* _DESCRIPTION OF THE TASK_
Both the line containing "thumb tip: (956, 801)" and the last line of the listing are included: write out exactly the lines from one to the other.

* _MATERIAL FOR THIS EXERCISE_
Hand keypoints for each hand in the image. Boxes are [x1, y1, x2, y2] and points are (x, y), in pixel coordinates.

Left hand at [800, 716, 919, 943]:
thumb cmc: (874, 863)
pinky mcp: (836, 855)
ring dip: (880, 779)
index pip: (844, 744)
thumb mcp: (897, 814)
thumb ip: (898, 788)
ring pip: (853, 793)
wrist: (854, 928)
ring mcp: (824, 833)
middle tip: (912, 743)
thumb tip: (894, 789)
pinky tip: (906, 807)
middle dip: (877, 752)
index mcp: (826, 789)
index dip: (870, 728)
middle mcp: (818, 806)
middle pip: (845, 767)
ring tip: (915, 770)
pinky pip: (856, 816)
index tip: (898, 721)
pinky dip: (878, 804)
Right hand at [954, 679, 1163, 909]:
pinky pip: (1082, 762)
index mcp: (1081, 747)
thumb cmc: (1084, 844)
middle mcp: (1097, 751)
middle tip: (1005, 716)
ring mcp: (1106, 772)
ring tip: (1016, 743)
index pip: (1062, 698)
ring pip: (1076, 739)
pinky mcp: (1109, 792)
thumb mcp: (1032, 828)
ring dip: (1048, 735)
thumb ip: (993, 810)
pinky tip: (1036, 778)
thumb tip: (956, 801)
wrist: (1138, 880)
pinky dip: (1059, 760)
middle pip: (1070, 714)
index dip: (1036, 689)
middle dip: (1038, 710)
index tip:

* _WRITTEN REPLY_
thumb tip: (956, 801)
wrist: (1138, 880)
pinky dip: (1059, 760)
middle pip: (1070, 714)
index dip: (1036, 689)
middle dip: (1038, 710)
index tip:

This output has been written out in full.